Spencer Millsap/Star photo Kyrsten Howerton, a Bobcat Fanatic, decorates The Quad Wednesday night in preparation for the upcoming home game against South Dakota State University.

Full Throttle ready for the roadway By Miguel Peña Sports Editor NASCAR is coming to Central Texas with the first Allstate Texas Thunder 200 scheduled for Saturday at the Thunder Hill Raceway in Kyle just north of San Marcos. The event is planned to be family friendly as plans for the all day event include three live, musical acts: Patricia Vonne, Valejo and Little Texas. The day’s events also include a visit from the Austin Wranglers, the arena football team and a set up by the Radio Disney Fun Zone. Gates for the function open at 11 a.m. It will offer a variety of special privileges for fans, such as special pit passes for autograph sessions with select race-day drivers and food vendors. Owner of Full Throttle Productions, LP, Aryn White is responsible for attracting and negotiating NASCAR’s arrival in Central Texas going as far back as March of 2004. The Texas-based sports and special event production company provides event project management, event over-

sight, staffing and volunteer services, venue planning and logistic support. “Full Throttle absolutely plans for this to be an annual event,” according to Kateri Gemperle KGR Group. The race is expected to draw attendees from Austin, San Antonio, San Marcos and the surrounding area. The track itself is what is considered a short-track race set for 200 miles starting in at 7:55 p.m. followed by a fire works display after the race.
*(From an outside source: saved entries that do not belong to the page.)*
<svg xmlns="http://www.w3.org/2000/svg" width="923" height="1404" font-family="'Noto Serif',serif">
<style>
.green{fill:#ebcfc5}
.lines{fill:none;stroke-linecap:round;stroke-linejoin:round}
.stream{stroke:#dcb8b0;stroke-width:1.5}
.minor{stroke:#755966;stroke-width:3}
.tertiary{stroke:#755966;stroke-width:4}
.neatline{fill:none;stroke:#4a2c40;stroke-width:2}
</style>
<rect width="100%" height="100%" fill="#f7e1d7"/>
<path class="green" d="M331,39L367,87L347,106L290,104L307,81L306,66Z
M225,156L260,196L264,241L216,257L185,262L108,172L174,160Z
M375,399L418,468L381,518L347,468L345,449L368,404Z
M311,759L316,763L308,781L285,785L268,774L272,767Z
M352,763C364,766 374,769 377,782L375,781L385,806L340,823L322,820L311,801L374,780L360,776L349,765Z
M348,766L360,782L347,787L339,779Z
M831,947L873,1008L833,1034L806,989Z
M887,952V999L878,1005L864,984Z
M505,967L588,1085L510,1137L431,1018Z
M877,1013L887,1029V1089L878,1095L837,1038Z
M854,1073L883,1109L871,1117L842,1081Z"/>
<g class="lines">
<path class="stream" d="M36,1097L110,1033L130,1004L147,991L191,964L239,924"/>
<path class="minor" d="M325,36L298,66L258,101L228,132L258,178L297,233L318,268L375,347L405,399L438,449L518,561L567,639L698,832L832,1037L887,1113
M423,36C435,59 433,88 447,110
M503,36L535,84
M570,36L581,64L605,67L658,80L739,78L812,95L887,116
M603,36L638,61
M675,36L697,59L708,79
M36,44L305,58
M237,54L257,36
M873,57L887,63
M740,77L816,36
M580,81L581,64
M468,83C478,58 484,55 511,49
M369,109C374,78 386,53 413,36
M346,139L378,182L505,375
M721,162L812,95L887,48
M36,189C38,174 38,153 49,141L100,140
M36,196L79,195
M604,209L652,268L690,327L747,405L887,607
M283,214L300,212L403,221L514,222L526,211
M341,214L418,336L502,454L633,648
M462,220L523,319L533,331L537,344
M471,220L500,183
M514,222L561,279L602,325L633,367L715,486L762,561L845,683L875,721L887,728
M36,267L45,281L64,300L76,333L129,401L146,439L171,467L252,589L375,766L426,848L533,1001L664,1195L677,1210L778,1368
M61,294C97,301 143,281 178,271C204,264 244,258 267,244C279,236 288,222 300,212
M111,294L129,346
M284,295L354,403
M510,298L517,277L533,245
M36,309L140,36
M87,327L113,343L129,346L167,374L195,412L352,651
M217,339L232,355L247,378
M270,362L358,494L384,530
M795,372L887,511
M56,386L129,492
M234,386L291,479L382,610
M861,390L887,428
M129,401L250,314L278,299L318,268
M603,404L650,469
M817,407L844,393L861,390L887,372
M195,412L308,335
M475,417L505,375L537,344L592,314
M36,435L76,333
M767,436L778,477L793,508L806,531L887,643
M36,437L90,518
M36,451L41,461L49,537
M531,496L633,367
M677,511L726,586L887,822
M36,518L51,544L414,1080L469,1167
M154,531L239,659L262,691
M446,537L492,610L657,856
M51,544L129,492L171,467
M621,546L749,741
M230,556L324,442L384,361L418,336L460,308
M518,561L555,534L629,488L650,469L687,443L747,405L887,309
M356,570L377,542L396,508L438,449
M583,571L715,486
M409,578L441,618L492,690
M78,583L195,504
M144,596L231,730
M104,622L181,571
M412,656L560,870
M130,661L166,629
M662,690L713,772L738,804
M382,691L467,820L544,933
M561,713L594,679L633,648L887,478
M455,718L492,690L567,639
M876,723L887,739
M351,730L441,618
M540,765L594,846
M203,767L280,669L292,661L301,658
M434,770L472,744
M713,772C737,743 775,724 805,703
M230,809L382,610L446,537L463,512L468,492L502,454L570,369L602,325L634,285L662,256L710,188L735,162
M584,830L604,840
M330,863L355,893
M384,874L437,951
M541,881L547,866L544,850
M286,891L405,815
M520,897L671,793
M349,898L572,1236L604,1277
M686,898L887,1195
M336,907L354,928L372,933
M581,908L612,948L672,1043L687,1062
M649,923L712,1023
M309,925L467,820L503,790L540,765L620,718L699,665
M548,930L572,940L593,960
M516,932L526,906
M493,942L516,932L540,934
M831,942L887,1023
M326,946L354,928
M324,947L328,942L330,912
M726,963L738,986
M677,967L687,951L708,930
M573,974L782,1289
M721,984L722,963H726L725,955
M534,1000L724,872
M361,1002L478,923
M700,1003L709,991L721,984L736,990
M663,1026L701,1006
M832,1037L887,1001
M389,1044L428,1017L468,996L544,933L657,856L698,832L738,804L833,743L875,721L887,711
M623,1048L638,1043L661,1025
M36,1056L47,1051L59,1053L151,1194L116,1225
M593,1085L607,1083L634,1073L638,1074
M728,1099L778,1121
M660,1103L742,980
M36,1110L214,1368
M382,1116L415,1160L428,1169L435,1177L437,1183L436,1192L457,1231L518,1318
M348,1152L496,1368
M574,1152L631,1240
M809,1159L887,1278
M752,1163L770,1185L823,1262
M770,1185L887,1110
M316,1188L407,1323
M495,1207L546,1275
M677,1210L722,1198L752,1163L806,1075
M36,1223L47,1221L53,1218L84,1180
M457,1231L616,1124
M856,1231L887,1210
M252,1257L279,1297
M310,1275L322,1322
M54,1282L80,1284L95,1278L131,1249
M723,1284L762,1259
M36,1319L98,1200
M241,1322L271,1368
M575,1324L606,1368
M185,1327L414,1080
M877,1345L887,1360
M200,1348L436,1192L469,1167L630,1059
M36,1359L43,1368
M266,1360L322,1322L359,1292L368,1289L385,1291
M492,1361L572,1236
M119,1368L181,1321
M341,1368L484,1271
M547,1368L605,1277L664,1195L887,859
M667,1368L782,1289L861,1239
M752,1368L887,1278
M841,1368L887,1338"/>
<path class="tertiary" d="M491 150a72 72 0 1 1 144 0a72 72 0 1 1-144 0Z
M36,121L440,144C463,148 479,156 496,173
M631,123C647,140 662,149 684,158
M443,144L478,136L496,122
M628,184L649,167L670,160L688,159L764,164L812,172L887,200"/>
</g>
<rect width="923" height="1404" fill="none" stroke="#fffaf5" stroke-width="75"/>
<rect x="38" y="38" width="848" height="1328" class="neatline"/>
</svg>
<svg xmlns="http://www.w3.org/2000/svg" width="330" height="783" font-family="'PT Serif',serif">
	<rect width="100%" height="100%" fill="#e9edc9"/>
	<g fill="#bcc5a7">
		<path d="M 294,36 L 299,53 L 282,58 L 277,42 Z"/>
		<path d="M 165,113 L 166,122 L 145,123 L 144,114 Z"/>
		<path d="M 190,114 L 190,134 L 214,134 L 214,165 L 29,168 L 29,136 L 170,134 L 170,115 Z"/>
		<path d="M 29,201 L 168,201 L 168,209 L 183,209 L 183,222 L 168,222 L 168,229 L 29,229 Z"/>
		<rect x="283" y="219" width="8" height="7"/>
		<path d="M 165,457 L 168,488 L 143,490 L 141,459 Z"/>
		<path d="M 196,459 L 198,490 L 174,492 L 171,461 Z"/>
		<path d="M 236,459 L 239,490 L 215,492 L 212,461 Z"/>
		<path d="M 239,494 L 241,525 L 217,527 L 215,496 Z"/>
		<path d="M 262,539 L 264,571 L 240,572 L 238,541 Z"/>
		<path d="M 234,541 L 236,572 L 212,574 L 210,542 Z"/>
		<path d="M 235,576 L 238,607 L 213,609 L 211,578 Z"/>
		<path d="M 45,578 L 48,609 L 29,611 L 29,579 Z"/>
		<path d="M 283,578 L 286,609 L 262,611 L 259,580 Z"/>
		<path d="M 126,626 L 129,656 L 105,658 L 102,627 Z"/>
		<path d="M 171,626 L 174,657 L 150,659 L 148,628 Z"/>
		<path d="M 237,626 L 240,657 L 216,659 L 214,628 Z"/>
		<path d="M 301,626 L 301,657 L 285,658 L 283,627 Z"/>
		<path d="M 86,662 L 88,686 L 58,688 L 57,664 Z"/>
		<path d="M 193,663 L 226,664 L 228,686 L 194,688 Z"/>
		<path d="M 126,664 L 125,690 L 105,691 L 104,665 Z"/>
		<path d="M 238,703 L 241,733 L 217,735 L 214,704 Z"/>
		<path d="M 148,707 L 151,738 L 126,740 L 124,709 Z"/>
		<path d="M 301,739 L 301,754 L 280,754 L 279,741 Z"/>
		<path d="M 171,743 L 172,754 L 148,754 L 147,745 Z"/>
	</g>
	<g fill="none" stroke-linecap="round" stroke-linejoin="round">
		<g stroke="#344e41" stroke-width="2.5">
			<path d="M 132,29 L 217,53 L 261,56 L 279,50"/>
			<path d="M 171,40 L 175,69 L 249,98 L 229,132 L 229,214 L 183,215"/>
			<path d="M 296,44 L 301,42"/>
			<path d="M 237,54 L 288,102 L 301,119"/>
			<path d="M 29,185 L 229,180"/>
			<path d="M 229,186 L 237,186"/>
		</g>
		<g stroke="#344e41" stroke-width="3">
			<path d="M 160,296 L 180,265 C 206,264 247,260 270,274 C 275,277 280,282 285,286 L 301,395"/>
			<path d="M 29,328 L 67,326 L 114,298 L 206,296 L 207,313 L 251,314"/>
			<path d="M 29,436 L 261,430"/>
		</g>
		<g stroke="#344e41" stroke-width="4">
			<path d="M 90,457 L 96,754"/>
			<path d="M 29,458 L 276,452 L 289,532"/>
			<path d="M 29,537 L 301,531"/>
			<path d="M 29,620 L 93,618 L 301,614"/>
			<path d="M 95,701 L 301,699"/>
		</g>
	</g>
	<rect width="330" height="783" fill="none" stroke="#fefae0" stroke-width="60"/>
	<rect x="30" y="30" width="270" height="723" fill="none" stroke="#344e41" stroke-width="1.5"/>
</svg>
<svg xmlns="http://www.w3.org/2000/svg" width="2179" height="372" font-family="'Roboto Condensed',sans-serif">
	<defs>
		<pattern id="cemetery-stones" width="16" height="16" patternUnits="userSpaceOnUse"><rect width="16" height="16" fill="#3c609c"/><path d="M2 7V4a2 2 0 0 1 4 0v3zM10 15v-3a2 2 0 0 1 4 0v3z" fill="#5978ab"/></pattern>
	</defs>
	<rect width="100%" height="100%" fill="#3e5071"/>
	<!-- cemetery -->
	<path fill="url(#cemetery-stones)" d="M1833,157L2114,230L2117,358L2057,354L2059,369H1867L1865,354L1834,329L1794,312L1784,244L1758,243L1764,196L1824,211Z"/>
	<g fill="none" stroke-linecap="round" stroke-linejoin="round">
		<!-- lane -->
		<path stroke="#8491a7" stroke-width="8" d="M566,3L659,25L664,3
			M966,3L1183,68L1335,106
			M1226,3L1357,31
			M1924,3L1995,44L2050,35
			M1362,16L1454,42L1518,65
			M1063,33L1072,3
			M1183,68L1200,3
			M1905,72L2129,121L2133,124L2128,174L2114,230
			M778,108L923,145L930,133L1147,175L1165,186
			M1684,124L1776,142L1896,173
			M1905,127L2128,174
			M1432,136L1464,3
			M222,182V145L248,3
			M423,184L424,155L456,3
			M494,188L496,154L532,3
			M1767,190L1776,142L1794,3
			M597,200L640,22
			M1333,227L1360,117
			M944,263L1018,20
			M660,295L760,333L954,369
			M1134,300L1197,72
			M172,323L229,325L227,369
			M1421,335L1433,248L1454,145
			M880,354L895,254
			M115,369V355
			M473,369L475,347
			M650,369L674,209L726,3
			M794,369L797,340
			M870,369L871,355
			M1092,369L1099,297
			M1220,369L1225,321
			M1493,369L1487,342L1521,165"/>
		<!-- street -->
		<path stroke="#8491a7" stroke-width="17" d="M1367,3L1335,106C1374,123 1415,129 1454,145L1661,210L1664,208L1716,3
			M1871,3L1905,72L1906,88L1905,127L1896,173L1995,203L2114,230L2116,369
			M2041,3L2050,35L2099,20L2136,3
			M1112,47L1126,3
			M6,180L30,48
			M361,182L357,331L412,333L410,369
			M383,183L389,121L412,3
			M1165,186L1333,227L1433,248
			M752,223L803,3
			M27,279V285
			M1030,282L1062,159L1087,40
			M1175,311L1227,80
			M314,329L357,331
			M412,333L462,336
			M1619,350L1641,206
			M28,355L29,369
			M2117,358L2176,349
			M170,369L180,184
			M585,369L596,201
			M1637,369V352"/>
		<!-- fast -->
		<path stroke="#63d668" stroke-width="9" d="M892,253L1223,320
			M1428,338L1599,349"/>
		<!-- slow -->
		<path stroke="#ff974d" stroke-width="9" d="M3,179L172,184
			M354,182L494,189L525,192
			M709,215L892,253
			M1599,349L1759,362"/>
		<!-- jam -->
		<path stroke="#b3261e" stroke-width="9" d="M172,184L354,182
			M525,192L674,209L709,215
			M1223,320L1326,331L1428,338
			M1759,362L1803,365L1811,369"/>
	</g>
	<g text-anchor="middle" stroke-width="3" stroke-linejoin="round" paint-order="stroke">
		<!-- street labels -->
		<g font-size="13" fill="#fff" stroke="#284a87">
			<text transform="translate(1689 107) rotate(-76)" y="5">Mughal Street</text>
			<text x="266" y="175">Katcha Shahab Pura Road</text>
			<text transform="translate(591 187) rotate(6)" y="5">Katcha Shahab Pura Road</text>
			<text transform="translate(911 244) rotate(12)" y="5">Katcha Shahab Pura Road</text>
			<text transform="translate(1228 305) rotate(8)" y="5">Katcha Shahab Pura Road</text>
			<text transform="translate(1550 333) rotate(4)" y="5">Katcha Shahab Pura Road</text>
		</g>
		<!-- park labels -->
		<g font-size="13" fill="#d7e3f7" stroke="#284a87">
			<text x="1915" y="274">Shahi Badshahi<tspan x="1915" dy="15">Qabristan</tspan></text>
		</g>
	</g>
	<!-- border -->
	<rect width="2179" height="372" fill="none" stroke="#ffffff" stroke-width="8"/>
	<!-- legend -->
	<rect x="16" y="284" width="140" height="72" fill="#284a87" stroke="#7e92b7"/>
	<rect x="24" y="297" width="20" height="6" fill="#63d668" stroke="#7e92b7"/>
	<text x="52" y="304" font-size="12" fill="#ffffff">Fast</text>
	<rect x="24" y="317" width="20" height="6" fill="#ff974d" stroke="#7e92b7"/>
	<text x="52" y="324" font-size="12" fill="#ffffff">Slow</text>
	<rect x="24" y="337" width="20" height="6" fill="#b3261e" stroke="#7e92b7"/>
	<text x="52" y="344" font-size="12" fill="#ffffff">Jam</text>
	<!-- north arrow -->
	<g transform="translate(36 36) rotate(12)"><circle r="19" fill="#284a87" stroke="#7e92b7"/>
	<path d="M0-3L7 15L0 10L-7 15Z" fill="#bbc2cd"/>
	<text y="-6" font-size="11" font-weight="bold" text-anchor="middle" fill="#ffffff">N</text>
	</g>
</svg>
The race is held under the flag of the Grand National Division of cars and are nearly identical to those used in the NASCAR Nextel cup series (110-inch wheelbase) and in the NASCAR Busch Series (105-inch wheelbase). It is the only division that allows the teams to choose from either of the two cars depending on the track. According to the NASCAR Grand National Web site, the cars are powered by a 350 to 358 cubic-inch V8 engines with a maximum compression ratio of 12:1, with a minimum weight of 3,300 pounds without the driver.

This event is a points race where drivers compete for a chance to progress in the Grand National Series, which is a touring series in the United States. One of the Texas drivers is Austin native Tavo Hellmund who will be driving car 39. For drivers like him, this is a different experience. “Racing in my own backyard has long been a dream of mine as a driver. NASCAR fans and sports enthusiasts of all kinds will really enjoy the thrill of a short track race event. Plus the Texas thunder 200 is a great first-time NASCAR experience for the entire family,” Hellmund said. Allstate is teaming up with a variety of other corporate sponsors including but not limited to Coca-Cola, Anheuser-Busch, General Motors, Time Warner, Central Texas Chevy Dealers, Main Street Homes, Suzuki Motorcycles & ATVs and Verizon Communications. As the first NASCAR event in Central Texas the sponsor Allstate insurance considers the future of Texas NASCAR “In good hands.”